Claims executives do not need a single-point guess. A model that says a claim will settle for exactly $125,000 is practically useless because litigation is inherently probabilistic. You need to know the shape of the risk. You need calibration. A calibrated model knows when it is uncertain and reports that uncertainty honestly to the user. This is why we rely on conformal ranges. Instead of a fragile point estimate, a calibrated predictive model outputs a settlement range backed by a specific statistical guarantee. If the claim involves a common rear-end collision with standard soft-tissue injuries, the historical data is dense, and the resulting range is tight. If the claim involves a traumatic brain injury in a jurisdiction known for volatile juries, the historical data is sparse and highly variable. The model expands the range. It quantifies the variance. It tells the adjuster exactly how much risk sits on the tail.

You cannot get a mathematically rigorous conformal range from a prompt. Language models are famously uncalibrated. They will deliver a wild guess with the exact same authoritative tone they use to state a known fact. In a world of rising nuclear verdicts and aggressive plaintiff tactics, deploying uncalibrated models to set early reserves is a dangerous game. You end up under-reserving the dangerous files and over-allocating defense spend to the routine ones.

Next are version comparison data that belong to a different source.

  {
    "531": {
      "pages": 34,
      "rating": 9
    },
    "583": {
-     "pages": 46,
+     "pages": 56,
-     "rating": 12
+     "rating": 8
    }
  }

Neural-symbolic structure and traceability

A forecast only has value if the claims professional can defend it. When our predictive models output a reserve delta compared to the current reserve, or an escalation probability, they also surface the specific drivers behind those numbers. Because we maintain a strict neural-symbolic boundary between the generative reading step and the predictive math step, every output is traceable directly to the source documents. If the model flags a high probability of litigation escalation, it points back to the structured facts. Perhaps the plaintiff attorney has a history of taking similar premises liability cases to trial. Perhaps a specific medical code correlates highly with late-stage surgical interventions. The mathematical model surfaces the comparable resolved cases that drove its prediction. The adjuster can click through and read the actual source documents from the historical files to verify the context. The data drives the negotiation. The gut feeling is replaced by a verifiable baseline.

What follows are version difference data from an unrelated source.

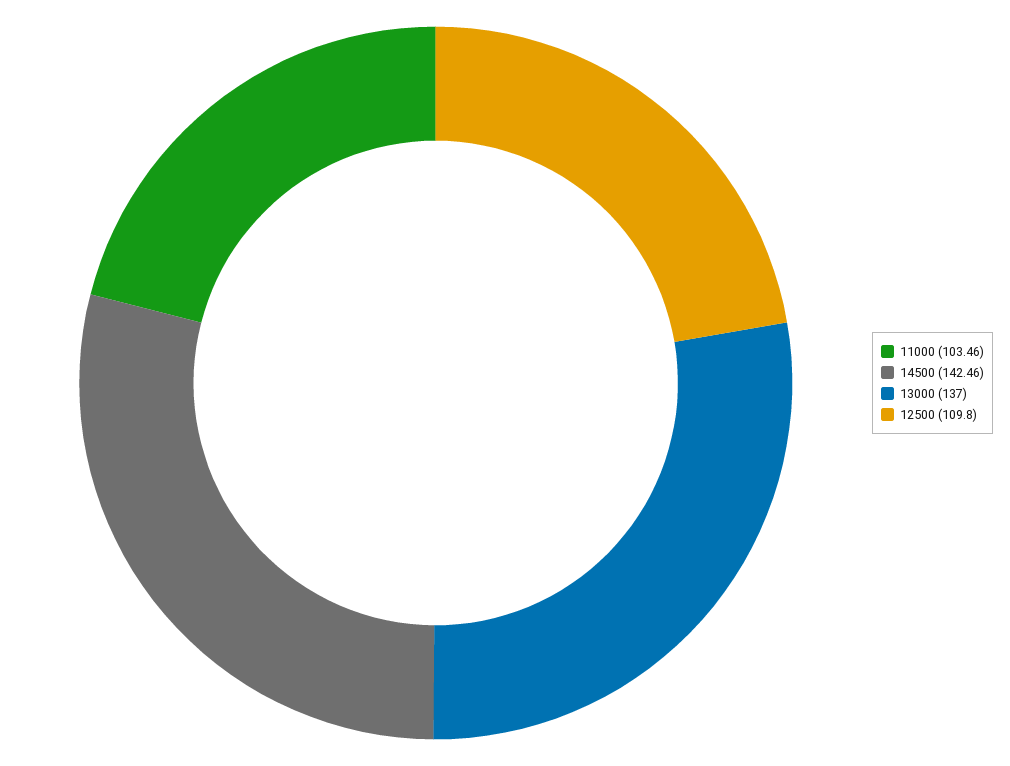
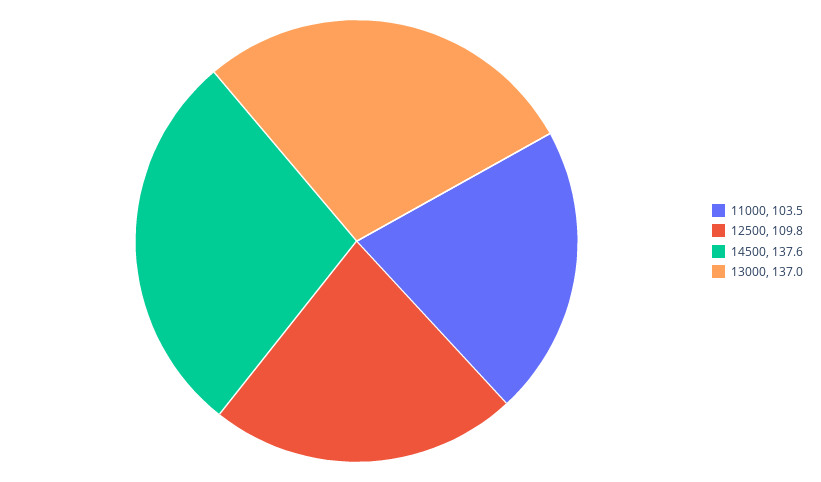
  {
    "11000": 103.46,
-   "14500": 142.46,
+   "14500": 137.6,
    "13000": 137,
    "12500": 109.8
  }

This two-system approach is the only way to build enterprise trust. The language model handles the unstructured text. The geometric model handles the pricing math. Neither system is asked to perform a task outside its mathematical design. When you force a text generator to predict financial outcomes, you get hallucinated numbers wrapped in confident prose. When you separate the tasks, you get a calibrated engine that allows your team to allocate resources efficiently and spot the dangerous claims before they explode. Fluency is not accuracy, and a plausible sentence will never price a claim.